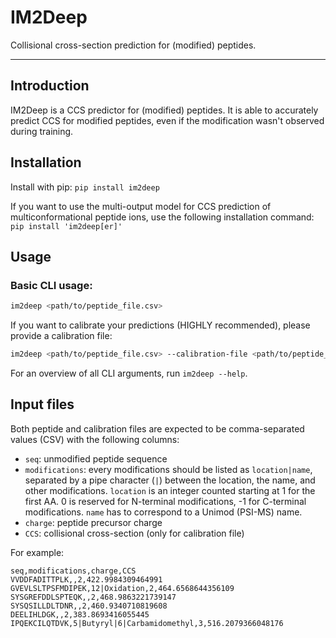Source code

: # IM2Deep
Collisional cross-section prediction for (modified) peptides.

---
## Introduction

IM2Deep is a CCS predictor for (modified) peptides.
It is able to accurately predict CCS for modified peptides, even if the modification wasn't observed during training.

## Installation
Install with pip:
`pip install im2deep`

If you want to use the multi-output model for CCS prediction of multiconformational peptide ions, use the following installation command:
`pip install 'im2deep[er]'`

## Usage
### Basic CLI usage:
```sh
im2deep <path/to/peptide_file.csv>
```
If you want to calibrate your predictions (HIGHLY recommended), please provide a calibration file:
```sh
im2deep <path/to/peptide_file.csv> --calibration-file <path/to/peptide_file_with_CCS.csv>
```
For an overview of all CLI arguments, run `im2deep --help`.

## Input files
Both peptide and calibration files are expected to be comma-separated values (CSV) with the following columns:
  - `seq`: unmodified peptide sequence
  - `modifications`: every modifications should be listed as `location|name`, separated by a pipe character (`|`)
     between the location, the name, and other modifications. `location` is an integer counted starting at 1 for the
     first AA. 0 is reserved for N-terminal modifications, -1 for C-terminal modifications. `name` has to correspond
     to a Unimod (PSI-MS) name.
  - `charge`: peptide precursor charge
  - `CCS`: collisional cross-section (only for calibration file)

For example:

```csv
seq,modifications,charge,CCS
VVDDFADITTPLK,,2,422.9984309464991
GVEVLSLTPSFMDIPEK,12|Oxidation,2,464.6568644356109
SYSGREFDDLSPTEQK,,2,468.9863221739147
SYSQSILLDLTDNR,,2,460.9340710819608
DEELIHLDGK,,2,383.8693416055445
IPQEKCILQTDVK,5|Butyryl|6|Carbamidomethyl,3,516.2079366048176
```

....................

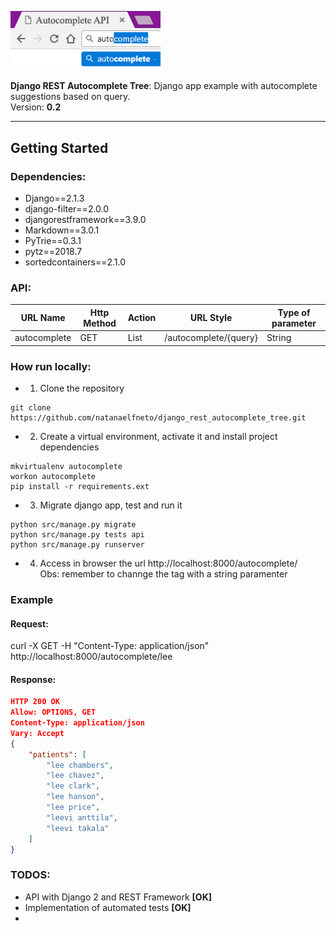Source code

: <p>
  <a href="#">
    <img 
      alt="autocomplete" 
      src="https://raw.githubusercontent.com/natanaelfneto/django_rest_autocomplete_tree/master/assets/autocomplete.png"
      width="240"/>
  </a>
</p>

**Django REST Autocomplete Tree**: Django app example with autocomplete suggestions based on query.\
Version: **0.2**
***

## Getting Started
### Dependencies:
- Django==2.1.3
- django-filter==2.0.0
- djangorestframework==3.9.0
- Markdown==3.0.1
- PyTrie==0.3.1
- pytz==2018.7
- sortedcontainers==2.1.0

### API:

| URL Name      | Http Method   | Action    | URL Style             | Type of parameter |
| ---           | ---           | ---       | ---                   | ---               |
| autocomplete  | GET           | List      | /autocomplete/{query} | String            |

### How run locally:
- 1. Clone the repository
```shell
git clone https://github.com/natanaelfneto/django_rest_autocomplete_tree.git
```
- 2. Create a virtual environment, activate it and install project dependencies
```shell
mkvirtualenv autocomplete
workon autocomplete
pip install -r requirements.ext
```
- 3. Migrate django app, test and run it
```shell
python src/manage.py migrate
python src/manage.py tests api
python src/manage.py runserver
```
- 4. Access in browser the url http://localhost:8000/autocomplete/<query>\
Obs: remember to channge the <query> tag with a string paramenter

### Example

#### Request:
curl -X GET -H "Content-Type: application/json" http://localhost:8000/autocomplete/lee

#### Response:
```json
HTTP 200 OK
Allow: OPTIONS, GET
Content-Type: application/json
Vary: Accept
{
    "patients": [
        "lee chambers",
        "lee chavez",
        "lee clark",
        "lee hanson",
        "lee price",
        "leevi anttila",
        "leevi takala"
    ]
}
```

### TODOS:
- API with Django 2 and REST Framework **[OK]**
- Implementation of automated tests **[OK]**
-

....................

■ Work task
In the entries above, find each line with the word "files" and return it.

■ Expected answer
## Input files
Both peptide and calibration files are expected to be comma-separated values (CSV) with the following columns:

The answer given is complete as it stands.